One klezmer-adjacent piece I found that year was from Morris Rund, a baker and occasional lyricist, who copyrighted a Kale Bazetsn (a kind of improvised Yiddish couplet form sung by Badkhonim and accompanied by klezmers).

A kaleh bazetzen ; words and melody by M. Rund.E 690425Morris RundMay 7, 1928New York
Morris Rund copyright score from 1928. Source: Library of Congress collection, scanned by David Zakalik.

There was a 1928 Kale Bazetsn recording by Peisachke Burstein, which lists Rund as the composer and has accompaniment by an anonymous klezmer orchestra. However, listening to it and trying to compare it to the words in the manuscript, I couldn’t make any connection. Maybe I’m misreading it or maybe Rund was interested in the Kale Bazetsn form and composed a few that year.

Joseph Moskowitz, the cimbalom player and restaurateur, copyrighted a very interesting batch of Romanian-style pieces in 1928 which he recorded with Alexander Olshanetsky’s orchestra.
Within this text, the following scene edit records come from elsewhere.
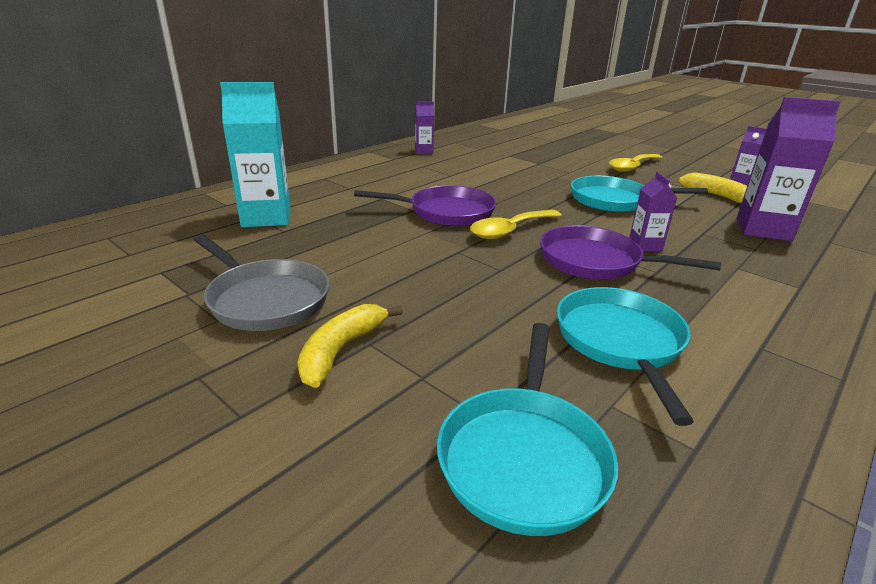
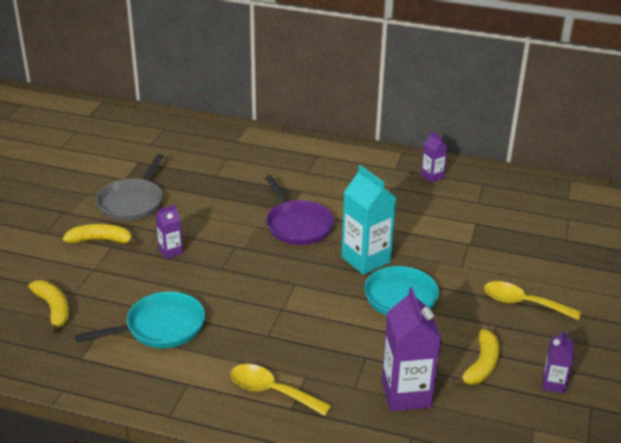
camera: 65 degrees right, 5 degrees up
(266, 217) = (228, 162): turquoise carton -> turquoise carton (365, 259)
(510, 230) = (287, 260): yellow spoon -> yellow spoon (272, 391)
(524, 456) = (53, 309): turquoise pan -> yellow banana
(596, 262) = (263, 306): purple pan -> none
(645, 246) = (311, 327): purple carton -> purple carton (170, 251)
I don’t know what led to this collaboration, but those tracks are among my favourite klezmer cimbalom pieces, since we very rarely get to hear the instrument accompanied by an orchestra. I’ll link to the audio recordings (which are still under copyright), although in some cases the final arrangements depart a little or a lot from what was written down. Best known among these pieces is the medley Nu ma calca pe picior which Dave Tarras would later record as Dos Tsigayner.

Hora in batuta; melody by J. Moskowitz.E 690557Joseph MoskowitzMay 12, 1928New York
New (The) Sirba ; melody by J. Moskowitz.E 690558Joseph MoskowitzMay 12, 1928New York
Nu ma calca pe picior ; hora, melody by J. Moskowitz.E 690559Joseph MoskowitzMay 12, 1928New York
Sirba Prince Carol; melody by J. Moskowitz.E 690560Joseph MoskowitzMay 12, 1928New York
He then submitted another batch in August:
Jewish; hora and Sirba maracine; by J. Moskowitz. [Melody only]E 704042Joseph MoskowitzAugust 21, 1928New York
Sirba slanic; by J. Moskowitz;. [Melody only]E704043Joseph MoskowitzAugust 21, 1928New York
Batuta tziganeasca ; by J. MoskowitzE 704044Joseph MoskowitzAugust 21, 1928New York
Unirea romanilor; by J. Moskowitz.E 704045Joseph MoskowitzAugust 21, 1928New York

I had 7 of these scores scanned by the LOC staff a while ago, among others by him:

One other piece recorded by Moskowitz and Olshanetsky’s orchestra, Kishenev, wasn’t copyrighted, probably because the title song wasn’t a Moskowitz composition (Abe Schwartz had copyrighted it earlier in the decade and a version with lyrics was recorded elsewhere). It’s possible Moskowitz composed the short dance at the end of the track.